Ruth, who lives in Otley with her husband Phil 31, studied for a degree in performing arts at Salford College where northern King of comedy Peter Kay was in the year above her.
She later went on to take part in various stage and television work before taking over at Stage Coach in Huddersfield.
Over the years she has juggled her work at the theatre school with the trials of parenthood but began looking for a new challenge as her children neared school age.
She said: “I’d been thinking about starting a group for a while and spoke it over with the girls who were all interested. Then it was a case of sitting down at night and writing.
“I’m lucky in that once I have an idea I can pretty much write it straight away and didn’t find it too difficult. There are lots of places and people to take inspiration from and after I’ve mulled something over and am clear in my mind about what I’m going to do I just do it.
“It wasn’t easy, working, looking after the children and rehearsing but I had lots of help from my husband Phil who was very supportive and turned up at our debut dressed in our colours – red and black. He stuck out a mile in the audience – even though the place was almost full to capacity and said he was really proud.”
Originally. Ruth worked with a friend who is a scriptwriter in Leeds to judge the reaction to her writing.
The response was positive and she soon set about putting her work on stage.
She said: “When we all got together and started rehearsing we could see straight away what was and wasn’t working. The girls all wrote bits of the cabaret and some of the show was really funny.
“But it’s nerve wracking when you go out in front of an audience for the first time – especially with something like this and we had no idea how the show was going to go down.
“Even though we’re addicted to that kind of adrenaline – why else would be do it – it’s not easy.”
Ruth, who is originally from Morecambe, says she gets her inspiration from people she knows or snippets of conversations she has overheard.
She said: “We did one sketch about a beautician who was nothing like a beautician- more like your worst nightmare.

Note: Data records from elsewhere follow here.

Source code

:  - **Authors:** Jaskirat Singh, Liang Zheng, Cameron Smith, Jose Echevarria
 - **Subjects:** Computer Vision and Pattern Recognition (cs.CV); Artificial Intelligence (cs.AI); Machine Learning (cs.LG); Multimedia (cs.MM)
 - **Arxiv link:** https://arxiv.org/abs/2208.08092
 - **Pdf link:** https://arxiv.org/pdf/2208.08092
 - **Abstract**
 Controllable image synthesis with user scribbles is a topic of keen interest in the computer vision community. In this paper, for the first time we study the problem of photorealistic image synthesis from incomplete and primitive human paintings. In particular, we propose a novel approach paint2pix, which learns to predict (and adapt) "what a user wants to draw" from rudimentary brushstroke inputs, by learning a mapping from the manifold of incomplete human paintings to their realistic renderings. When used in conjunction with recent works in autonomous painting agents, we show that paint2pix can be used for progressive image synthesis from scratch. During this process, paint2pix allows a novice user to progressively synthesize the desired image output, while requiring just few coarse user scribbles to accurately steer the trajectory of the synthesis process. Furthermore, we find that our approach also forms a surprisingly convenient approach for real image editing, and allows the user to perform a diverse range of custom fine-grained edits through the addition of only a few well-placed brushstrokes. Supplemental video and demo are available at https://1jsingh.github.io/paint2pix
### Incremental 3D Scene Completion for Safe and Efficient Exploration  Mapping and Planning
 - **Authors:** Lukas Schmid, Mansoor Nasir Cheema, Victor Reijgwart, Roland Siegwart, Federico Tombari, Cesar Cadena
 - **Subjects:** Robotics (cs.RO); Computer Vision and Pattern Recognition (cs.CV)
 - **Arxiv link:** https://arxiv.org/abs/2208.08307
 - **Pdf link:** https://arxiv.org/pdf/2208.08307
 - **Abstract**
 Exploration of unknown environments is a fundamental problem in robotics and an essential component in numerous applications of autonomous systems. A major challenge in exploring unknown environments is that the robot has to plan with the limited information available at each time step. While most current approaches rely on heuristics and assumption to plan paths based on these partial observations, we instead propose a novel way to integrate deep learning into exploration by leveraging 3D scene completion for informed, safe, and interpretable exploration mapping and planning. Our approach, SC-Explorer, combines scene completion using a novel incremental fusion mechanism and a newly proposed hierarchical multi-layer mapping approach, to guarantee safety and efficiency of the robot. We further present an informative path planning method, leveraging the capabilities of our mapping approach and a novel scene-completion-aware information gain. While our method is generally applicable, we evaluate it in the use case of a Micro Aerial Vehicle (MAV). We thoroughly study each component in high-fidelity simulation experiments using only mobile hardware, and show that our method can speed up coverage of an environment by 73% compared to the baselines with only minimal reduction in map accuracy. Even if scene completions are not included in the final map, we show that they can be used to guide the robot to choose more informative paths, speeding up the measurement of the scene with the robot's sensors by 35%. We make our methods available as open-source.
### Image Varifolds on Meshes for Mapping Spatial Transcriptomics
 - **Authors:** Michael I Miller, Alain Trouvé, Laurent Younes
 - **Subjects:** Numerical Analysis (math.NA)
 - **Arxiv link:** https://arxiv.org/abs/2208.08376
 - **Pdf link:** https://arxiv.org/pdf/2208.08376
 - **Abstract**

She was based on an actual beautician I used years ago who once told me with a perfectly straight face how she liked to grow her toenails so she could ‘scrape them along the floor’.
“People like that are perfect to use in some way or another – although the finished product of the beautician on our show was nothing like the one I knew!”
But perhaps the sketch that struck a chord the most with the audience last Saturday was one based on Ruth’s teenage days in Morecambe.
She said: “I also used my own experiences as a schoolgirl growing up in a seaside town – smoking and drinking in the bus shelter and everything else we got up to. We kept it pretty clean actually and people told me after the show that they really related to that character and it reminded them of their own school days so I was really pleased.
“Both my parents have a great sense of humour – there has always been a lot of laughter and messing about in my family! I suppose because of that I tend to get cast in comic roles and certainly now I have two young kids – you have to have a sense of humour otherwise you’d go mad.
“I suppose I just enjoy people watching and ear-wigging real people’s conversations on the bus - in a restaurant, there is a lot of very funny material when you open your eyes and ears.”
The girls will now perform at venues in Huddersfield, Leeds and Lancashire and have been selected for the Ilkley Literature Festival and will appear at the Wharfeside Theatre at Ilkley Playhouse on Saturday, October 10, 9pm. Ruth said: “I suppose ultimately we would love to do Edinburgh Festival – that would be a dream come true. But for now we are quite happy touring the north and seeing what happens.”